Financing Small Business

Saturday, November 12, 2011   //   Business Articles, Business Financing  //  No Comments

The primary reason most people do not follow through on a great idea or business plan is because they think the funds necessary to bring it to fruition are unavailable to them. There are various financing options open to new or expanding small businesses. The beginning entrepreneur has many potential backers for a good idea.

Aside from any personal resources, the budding small business can enlist the financial support of venture capitalists, “angel” investors and traditional banks. In addition to these, there are many government subsidized loans and grants for inventions, businesses and projects believed to positively impact the public or applicable business sector. In most cases, the personal credit history of the applicant will be evaluated as well as the project itself. This is especially so with traditional lenders like banks and credit unions. The benefit of approaching traditional lenders is that they are usually willing to counsel the applicant on the best way to improve their odds of being approved. Additionally, by taking the personal finances under consideration for the loan, banks evaluate the ability of the applicant to repay the loan should the project not yield the expected outcome or profit. In this way, the entrepreneur has the opportunity to weigh the potential financial risk of the venture.

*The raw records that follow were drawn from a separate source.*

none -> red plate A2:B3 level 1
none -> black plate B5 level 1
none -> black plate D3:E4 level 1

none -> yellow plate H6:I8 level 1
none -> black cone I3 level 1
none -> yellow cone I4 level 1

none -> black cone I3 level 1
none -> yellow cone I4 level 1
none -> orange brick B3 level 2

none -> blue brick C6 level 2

Many lenders are more likely to approve a small business loan if the entrepreneur has personally invested some capital into the project. Personal property can be used as collateral to secure traditional small loans even when the applicant’s credit is not ideal. Non-traditional lenders will also look at a project in which the originator is personally vested more favorably. It shows a high level of confidence in the venture as well as the conviction of the person behind it. The project originator should keep track of all expenses incurred while working on the project from the very start. Money and time invested constitute “sweat equity” and can be a part of the loan evaluation if well documented.

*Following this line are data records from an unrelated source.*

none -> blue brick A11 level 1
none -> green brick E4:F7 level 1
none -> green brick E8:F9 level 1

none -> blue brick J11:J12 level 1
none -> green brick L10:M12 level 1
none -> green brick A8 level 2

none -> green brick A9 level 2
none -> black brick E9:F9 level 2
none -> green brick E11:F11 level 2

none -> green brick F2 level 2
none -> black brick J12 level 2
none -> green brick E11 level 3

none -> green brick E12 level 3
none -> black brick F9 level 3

Here are some of the most common resources for small business financing:

Traditional Lenders

These include credit unions, loan companies and banks. Most traditional financial institutions have separate divisions dedicated to small business finance. The most logical place to start is with an institution with which a relationship is already established. Although an established relationship can be beneficial, other banks or lending institutions should be considered, as well. There are different programs, criteria and benefits offered by different institutions that may prove to be better suited to the applicant or the project.

Venture Capitalists

These organizations or individuals typically invest in businesses or projects that will potentially yield high profits. In exchange for the investment, they expect to receive some amount of ownership. Unlike traditional lenders, the idea or business itself is of the most importance. Be sure to study the contract or agreement carefully. Depending on the amount of revenue projected, this may be a very equitable proposition. Research any group or individual you may be joining in this kind of partnership.

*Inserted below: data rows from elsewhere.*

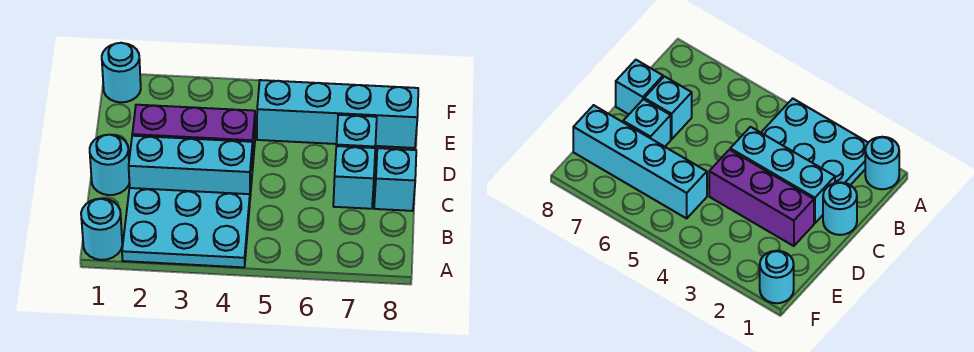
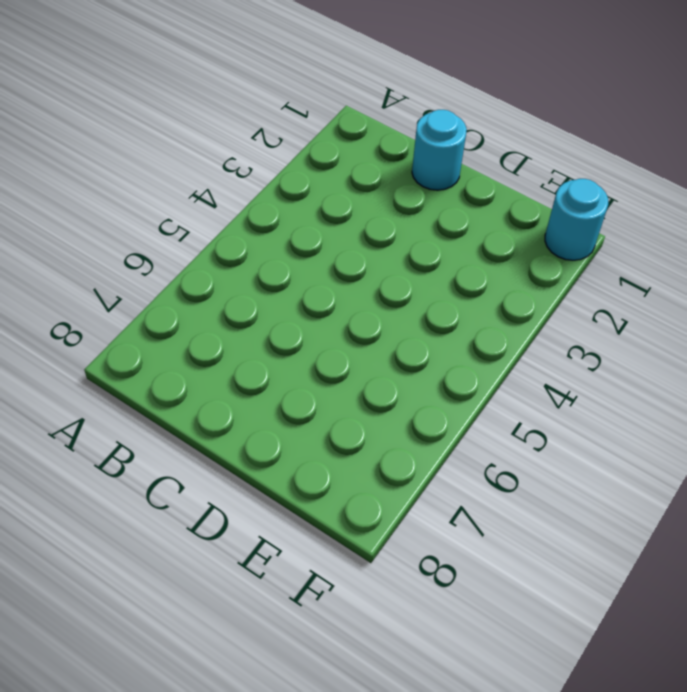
none -> cyan round brick A1 level 1
none -> cyan plate A2:B4 level 1

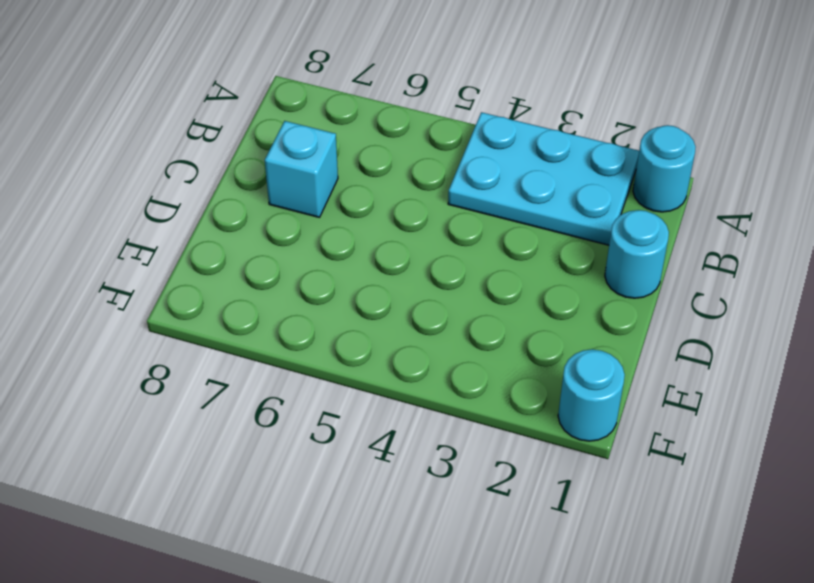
none -> cyan brick C2:C4 level 1
none -> cyan brick C8 level 1

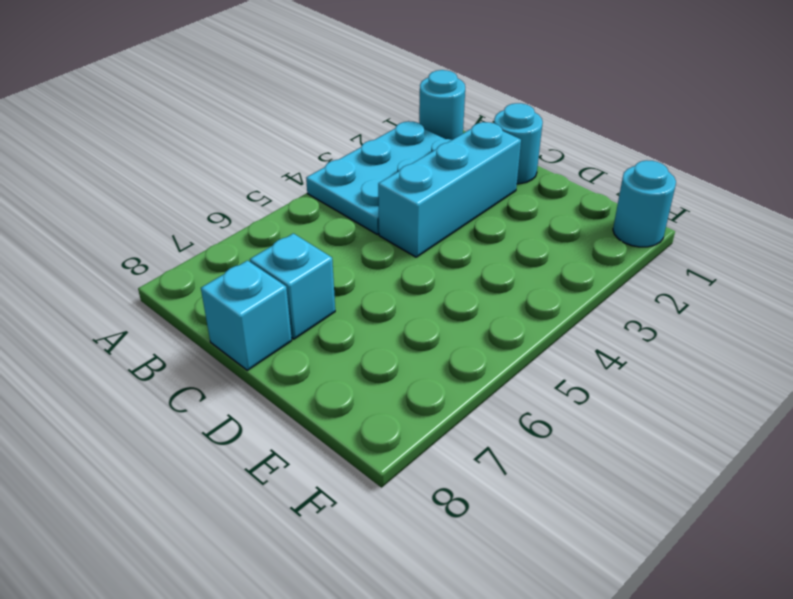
none -> purple brick D2:D4 level 1
none -> cyan brick D7 level 1

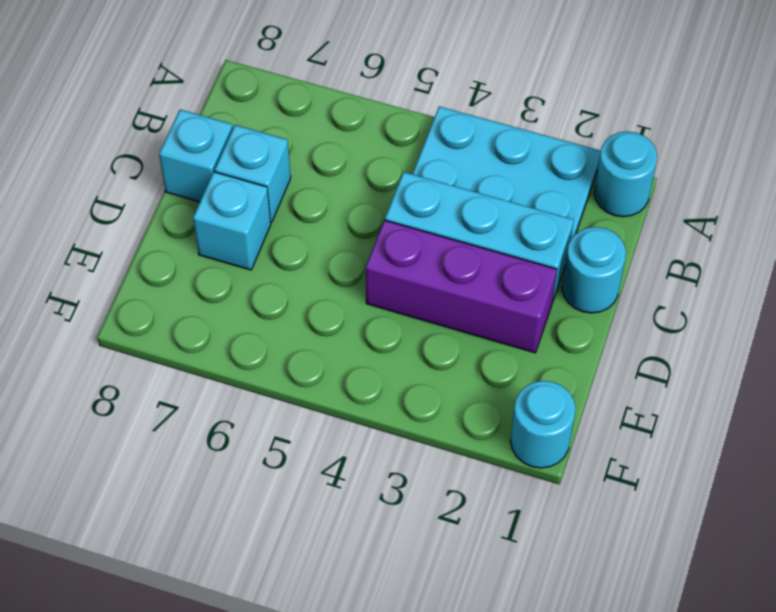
none -> cyan brick E5:E8 level 1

These loans generally are granted by community based non-profit organizations. The application process varies by organization and the loan amount is usually under $35,000.

Investment Angels

These individuals or consortiums are looking for good investment opportunities. By far, these types of organizations are the most non-traditional as there is no standardized process or criteria. Again, this is one of those situations in which the idea is paramount. Investment angels tend to make large loans ranging from $100K to $1 million. There are several of these organizations, at least 170, in the United States and Canada. They don’t advertise as they deal in private monies, but they can be found through diligent internet research or by checking with the local SBA or chamber of commerce.

These are some resources for small business financing however any entrepreneur should conduct some research into the type of situation most appropriate for the project or business. Though the sources are very different, one common factor will be shared. The business plan or project proposal will be scrutinized much more than the individual applicant. The financing applicant should carefully prepare the proposal so that it is concise and informative. It should be easily readable by people who are not in the business yet articulate the technical aspects clearly and precisely. Once the presentation of the project or business is prepared, there is no reason not to try as many financial prospects as possible to find the most advantageous financing options.